When Marianna asks to have songs on it's only going to go one of two ways. It either means Swifty - Taylor Swift encompassing every female starlet of the last fifty years or so to Marianna's mind - and at least three repeats of Meghan Trainor's All About That Bass. Or a random mash-up of vintage music hall and comedy songs.
When Father Papered The Parlour
This was actually one of my favourite songs as a kid, courtesy of a 'Hello Children Everywhere!' compilation tape from the local library. Now Marianna loves it too, though of course it has to be the 1912 recording by Billy Williams. The song was written for him in 1910, when Williams - born Richard Isaac Banks in Melbourne - was the toast of the British music hall. He was a prolific recording artist with over 500 recordings which continued to sell well long after his premature death in 1915.
Wait 'Til You Get 'Em Up In The Air, Boys!

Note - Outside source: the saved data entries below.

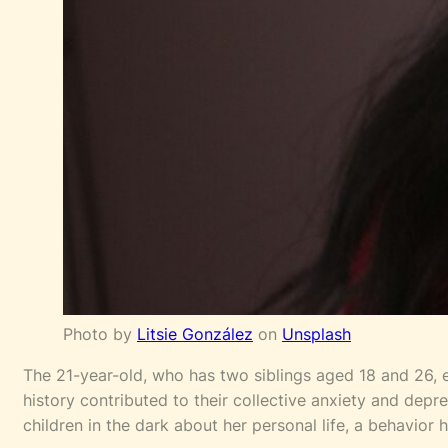
Photo by
Litsie González
on
Unsplash
The 21-year-old, who has two siblings aged 18 and 26, ex
history contributed to their collective anxiety and dep
children in the dark about her personal life, a behavior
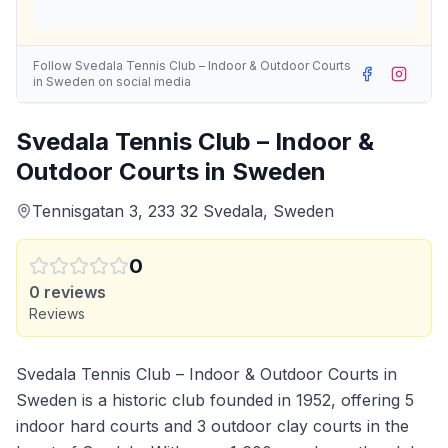
Follow
Svedala Tennis Club – Indoor & Outdoor Courts
in Sweden
on social media
Svedala Tennis Club – Indoor &
Outdoor Courts in Sweden
Tennisgatan 3, 233 32 Svedala, Sweden
0
0
reviews
Reviews
Svedala Tennis Club – Indoor & Outdoor Courts in
Sweden is a historic club founded in 1952, offering 5
indoor hard courts and 3 outdoor clay courts in the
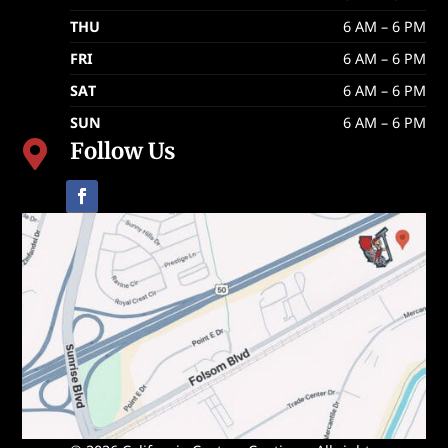
THU
6 AM – 6 PM
FRI
6 AM – 6 PM
SAT
6 AM – 6 PM
SUN
6 AM – 6 PM
Follow Us


The world was a different place when Billy Murray recorded this song in 1919. Prohibition was about to change the face of the United States, and air travel was still in its infancy. Some bright spark saw an opportunity to combine the two because, well, if a guy was worried about his ability to pull now the liquor had dried up he could take solace in the news that 'an aero ride will have the same effect'.
Sometimes you try to love a girl and she says no to you
It makes you feel so blue, But there's nothing you can do!
You take her for an auto ride and start that mushy talk
But if she doesn't like it, she gets out and starts to walk.
They've fooled us ever since the world began,
But listen boys, I've got a little plan!
Wait till you get them up in the air, boys,
Wait till you get them up in the air.
You can make them hug and squeeze you too,
For if they don't, Just say you won't come down until they do!
Wait till you get them up in the clouds, boys,
There won't be anyone to watch you there!
You can loop the loop and she can hardly get her breath,
It isn't hard to reason with a girl who's scared to death!
So wait till you get them up in the air, boys,
Up, up, up up, way up in the air!
What Can You Give A Nudist For His Birthday?
Written by Arthur Le Clerq, responsible for various novelty hits, this one was first recorded by Gracie Fields in 1934. It never fails to crack me up!
What can you give a nudist for a present?
I somehow think that cufflinks would be wrong.
And a watch chain would look silly draped across the front of Willy,
Oh, what can you give a nudist when his birthday comes along?
I'm Henery the Eighth, I Am
Harry Champion made his stage debut in 1882 at the age of 17 and went on to become one of the biggest stars of the British music hall. Henery the Eighth, better known today for the Herman's Hermits 1965 cover, was written for Champion in 1910 when he was at the height of his fame and popularity. He recorded it in 1911 and in our house, at least, it's still going strong...
You'd Be Surprised
This comedy song was written by Irving Berlin in 1919, and recorded in September of the same year by Eddie Cantor. It's about a poor bloke named Johnny who really isn't much of a catch. At least, that's what people assumed until Mary started telling friends that they'd be surprised if they got him alone...
He isn't much in the light but when you get in the dark
You'd be surprised...
On a streetcar or in a train, you'd think he was born without any brains
But in a taxicab, oh, boy, you'd be surprised!
The Window Cleaner
George Formby is a legend, and this is probably his best known hit. It was originally performed in the 1936 film Keep Your Seats, Please and then went on to receive the first silver disc in the UK for selling over 100,000 copies - despite being temporarily banned by the BBC for being 'disgusting'.
Gee, I Wish I Was Back In The Army
Irving Berlin wrote the songs for 1954's White Christmas, and even got to reuse the titular Oscar winner from 1942's Holiday Inn. This one is a whole lot more fun though!
There's a lot to be said for the Army,
The life without responsibility.
A soldier out of luck
Was really never stuck -
There's always someone higher up where you can pass the buck!
My Old Man (Said Follow The Van)
Written in 1919, this song has been performed by scores of people, but was first made popular by music hall star Marie Lloyd. Marianna is a particular fan of this version from the BBC's 2007 docudrama, Miss Marie Lloyd: Queen of the Music Hall starring Jesse Wallace.
The Prune Song
Vaudeville (like a US version of the music hall) star Frank Crumit recorded this in 1928 and it's the cutest little song you've probably never heard!
No matter how young a prune may be
He's always full of wrinkles
People get them on their face
Prunes get 'em every place.
Baby prunes, just like their Dad
Wrinkled but not quite so bad
Their life's an open book,
For no matter how young a prune may be
He has a worried look!
Judy Garland sang this song about the indignity of being 'too old for toys and too young for boys' in the 1938 romcom Love Finds Andy Hardy. Marianna thinks Judy looks like a princess, and invariably calms down when we put this one on for her. Apparently she feels she is in much the same boat - for all that Judy was waiting to turn sweet sixteen and Marianna is only just three!